Google and Intel parting ways?

By using its own designs, Google could better manage the interactions between hardware and software, said the person, who asked not to be identified because the matter is private.
— Bloomberg

According to Bloomberg, Google is researching/developing their own custom server processor and mulling moving away from Intel chips. Why? Apparently, designing your own hardware and software is better for development and overall quality. Sounds familiar, huh! Yeah this has been Apple's philosophy all along, albeit only in mobile devices, recently. But this trend of overall control of hardware and software was pioneered by Apple and has become the norm in the recent years, though only a few companies have tried this approach (like Microsoft's Surface and Samsung's Tizen OS) and none have succeeded, yet.
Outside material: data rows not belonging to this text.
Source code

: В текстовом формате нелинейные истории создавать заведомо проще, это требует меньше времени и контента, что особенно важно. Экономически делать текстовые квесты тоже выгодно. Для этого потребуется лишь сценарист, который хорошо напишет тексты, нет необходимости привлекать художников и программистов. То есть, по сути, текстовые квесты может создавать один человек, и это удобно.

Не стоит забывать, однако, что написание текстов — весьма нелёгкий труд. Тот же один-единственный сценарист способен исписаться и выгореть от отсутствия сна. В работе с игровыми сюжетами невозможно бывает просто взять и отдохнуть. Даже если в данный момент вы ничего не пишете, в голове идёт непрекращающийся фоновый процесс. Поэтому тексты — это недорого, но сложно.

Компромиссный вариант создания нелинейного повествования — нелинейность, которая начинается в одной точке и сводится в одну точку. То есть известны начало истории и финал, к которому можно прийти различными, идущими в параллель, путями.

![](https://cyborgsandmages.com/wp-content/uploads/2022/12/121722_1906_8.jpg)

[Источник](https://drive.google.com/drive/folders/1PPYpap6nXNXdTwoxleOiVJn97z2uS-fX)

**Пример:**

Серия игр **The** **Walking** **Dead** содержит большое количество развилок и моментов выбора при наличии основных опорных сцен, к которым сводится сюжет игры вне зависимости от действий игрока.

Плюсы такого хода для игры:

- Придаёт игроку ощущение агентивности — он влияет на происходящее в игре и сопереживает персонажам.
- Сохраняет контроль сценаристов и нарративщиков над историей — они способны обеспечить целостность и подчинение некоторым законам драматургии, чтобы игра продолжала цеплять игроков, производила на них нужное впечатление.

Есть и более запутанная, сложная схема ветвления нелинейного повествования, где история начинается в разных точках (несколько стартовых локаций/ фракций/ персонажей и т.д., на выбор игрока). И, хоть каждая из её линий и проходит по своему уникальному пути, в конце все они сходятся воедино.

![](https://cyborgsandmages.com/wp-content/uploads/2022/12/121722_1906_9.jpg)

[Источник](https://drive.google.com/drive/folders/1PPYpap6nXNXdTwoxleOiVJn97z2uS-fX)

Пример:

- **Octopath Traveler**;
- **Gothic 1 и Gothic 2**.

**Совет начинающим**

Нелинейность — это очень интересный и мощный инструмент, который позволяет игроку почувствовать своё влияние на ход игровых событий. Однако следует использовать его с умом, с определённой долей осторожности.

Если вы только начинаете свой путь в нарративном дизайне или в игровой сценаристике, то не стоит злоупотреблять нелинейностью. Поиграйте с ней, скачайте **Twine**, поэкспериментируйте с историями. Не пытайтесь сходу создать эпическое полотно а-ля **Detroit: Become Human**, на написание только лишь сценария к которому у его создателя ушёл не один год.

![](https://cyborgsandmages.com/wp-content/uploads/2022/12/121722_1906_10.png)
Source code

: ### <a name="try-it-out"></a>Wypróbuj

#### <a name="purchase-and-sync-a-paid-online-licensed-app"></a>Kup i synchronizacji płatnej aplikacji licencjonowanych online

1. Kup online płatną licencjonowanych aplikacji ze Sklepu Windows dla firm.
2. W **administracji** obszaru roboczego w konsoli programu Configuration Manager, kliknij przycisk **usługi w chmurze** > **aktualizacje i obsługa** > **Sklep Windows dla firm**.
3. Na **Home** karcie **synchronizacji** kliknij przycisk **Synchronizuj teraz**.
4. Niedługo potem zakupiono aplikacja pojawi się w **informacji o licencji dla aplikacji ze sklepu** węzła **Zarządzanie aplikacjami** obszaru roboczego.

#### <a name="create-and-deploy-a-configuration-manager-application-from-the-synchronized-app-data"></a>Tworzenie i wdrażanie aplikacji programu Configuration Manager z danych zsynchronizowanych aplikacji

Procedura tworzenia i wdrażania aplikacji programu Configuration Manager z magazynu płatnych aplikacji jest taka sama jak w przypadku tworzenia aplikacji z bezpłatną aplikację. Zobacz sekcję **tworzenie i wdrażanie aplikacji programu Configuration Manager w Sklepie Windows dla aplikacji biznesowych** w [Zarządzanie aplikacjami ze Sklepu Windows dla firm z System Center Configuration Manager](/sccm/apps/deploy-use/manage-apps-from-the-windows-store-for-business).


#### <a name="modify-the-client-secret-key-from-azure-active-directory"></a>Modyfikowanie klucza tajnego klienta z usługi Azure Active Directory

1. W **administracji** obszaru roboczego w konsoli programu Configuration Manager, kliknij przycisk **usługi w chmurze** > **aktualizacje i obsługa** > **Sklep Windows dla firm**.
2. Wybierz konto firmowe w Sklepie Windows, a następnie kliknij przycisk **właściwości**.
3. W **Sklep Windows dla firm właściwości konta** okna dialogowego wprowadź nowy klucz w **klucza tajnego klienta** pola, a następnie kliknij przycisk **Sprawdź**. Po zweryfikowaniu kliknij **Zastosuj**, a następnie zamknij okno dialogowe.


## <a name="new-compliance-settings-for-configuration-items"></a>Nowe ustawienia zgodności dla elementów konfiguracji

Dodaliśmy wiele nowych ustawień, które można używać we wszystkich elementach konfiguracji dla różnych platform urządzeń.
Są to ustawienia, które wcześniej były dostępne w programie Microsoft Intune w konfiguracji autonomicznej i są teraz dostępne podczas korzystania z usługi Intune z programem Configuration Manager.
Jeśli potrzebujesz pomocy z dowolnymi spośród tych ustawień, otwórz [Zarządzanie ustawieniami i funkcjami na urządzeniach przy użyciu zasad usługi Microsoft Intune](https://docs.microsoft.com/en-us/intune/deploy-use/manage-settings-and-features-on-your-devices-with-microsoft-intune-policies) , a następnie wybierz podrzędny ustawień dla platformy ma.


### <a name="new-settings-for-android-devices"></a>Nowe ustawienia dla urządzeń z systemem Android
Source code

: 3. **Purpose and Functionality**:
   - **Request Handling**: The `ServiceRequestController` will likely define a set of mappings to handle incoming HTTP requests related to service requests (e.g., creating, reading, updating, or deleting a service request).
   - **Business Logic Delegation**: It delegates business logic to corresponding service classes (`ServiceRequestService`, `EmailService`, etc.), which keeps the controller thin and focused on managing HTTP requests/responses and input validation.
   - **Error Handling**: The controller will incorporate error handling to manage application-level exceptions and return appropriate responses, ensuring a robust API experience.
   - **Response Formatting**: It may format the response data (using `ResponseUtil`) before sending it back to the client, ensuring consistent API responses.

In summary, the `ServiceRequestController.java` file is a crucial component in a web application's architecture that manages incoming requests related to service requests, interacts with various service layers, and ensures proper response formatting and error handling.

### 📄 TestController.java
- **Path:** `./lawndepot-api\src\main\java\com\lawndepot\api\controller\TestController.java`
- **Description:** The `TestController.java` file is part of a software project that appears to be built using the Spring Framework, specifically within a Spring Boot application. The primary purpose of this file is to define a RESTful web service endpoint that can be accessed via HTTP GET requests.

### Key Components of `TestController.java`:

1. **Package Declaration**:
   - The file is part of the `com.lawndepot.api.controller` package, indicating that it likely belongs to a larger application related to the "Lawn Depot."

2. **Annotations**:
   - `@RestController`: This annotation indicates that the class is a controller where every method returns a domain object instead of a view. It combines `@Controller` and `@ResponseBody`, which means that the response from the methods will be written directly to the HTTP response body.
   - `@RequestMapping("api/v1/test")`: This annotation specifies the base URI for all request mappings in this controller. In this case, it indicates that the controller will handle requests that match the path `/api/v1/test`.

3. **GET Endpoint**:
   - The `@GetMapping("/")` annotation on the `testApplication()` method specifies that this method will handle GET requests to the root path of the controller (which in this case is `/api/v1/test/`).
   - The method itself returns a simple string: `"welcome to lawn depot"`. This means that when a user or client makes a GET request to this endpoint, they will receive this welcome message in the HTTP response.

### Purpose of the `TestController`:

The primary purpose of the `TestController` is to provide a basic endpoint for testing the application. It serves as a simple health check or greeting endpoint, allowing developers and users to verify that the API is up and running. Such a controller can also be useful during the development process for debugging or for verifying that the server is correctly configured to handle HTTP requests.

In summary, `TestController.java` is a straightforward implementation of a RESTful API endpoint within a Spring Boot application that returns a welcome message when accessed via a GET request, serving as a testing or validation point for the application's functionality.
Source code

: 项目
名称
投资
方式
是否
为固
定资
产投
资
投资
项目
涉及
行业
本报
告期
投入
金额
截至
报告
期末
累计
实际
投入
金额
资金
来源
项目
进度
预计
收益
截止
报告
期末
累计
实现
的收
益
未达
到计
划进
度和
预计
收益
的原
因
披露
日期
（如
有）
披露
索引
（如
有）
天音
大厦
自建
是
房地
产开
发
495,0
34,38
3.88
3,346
Intel has already almost lost its game in the mobile race, with the failure of its Atom processor and now the ARM architecture based chips are ruling the mobile world, from iPads to iPhones. And of course Intel shares dropped, as soon as this news broke out. Whether Google will eventually ditch Intel's chips for its servers and data centers, still is unclear, but changing times in a united hardware and software control are in the horizon. And Apple clearly has a big head start in this race!